Констанс смущенно смахнула с парки последние кристаллики льда.
-- Я упала всего четыре раза за весь день,-- оправдывалась она.
-- Завтра -- вон туда,-- он кивнул головой в сторону горы,-- там нападаетесь вволю. Весь день будете падать.
-- Кто вам сказал, что я собираюсь на эту гору? -- Констанс скрепила лыжи застежкой и забросила себе на плечо.
Притчард снял у нее лыжи с плеча.
-- Я могу и сама...
-- Нечего упрямиться! Американские девушки такие упрямые, и большей частью не по делу -- по пустякам.-- И взгромоздил обе пары лыж себе на плечи -- получилась большая буква V.

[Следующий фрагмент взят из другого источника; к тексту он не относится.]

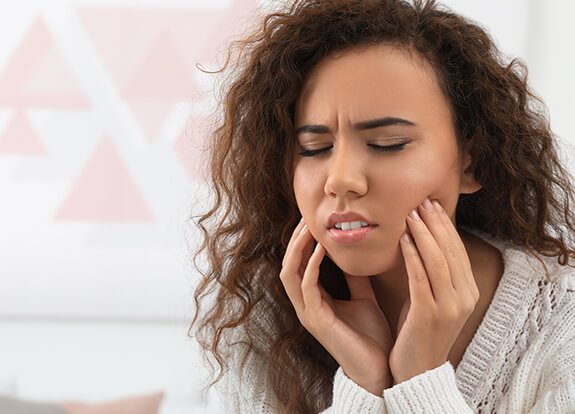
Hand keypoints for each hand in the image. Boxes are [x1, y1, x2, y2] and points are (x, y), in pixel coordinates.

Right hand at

Пошли к отелю,-- под тяжелыми ботинками поскрипывал слежавшийся, утрамбованный снег на дороге. В городке зажглись огни, в наступающих сумерках казавшиеся такими тусклыми, словно в них едва теплилась жизнь. Констанс обогнал почтальон: тащит за собой санки, а рядом бежит большой пес, с кожаным крепким ошейником. Шестеро детишек, в ярких зимних костюмчиках, сделав из салазок целый "поезд", с гиканьем скатились с пологой боковой улицы и все перевернулись прямо перед ними, покатываясь от хохота. Крупная пегая лошадь, с подстриженным брюхом, чтоб не налипала наледь, еле-еле тащила три громадных бревна по направлению к станции. Старики в светло-голубых парках с капюшонами, обгоняя их, здоровались с ними на каком-то своем языке. Горничная стремительно, как запущенная ракета, скатывалась с вершины холма на санках, зажав между коленями бидон с молоком, и умело притормаживала на поворотах. На катке играли французский вальс,-музыку перебивали взрывы детского смеха, звон колокольчиков на узде лошади и далекий гул старомодного колокола на железнодорожной станции, предупреждающего пассажиров об отходе поезда. "Отправляемся!" -- будто гудел колокол, и его натужные, гулкие звуки были самыми продолжительными из всех других в округе.